## Written task
If a line holds the word "печатных", copy it from the entries.

(Recorded information)

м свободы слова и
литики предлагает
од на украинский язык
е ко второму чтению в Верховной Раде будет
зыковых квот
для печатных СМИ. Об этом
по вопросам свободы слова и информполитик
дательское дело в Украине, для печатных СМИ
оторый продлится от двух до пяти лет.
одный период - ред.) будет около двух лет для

(End Recorded information)

## Reply to the task
для печатных СМИ. Об этом
дательское дело в Украине, для печатных СМИ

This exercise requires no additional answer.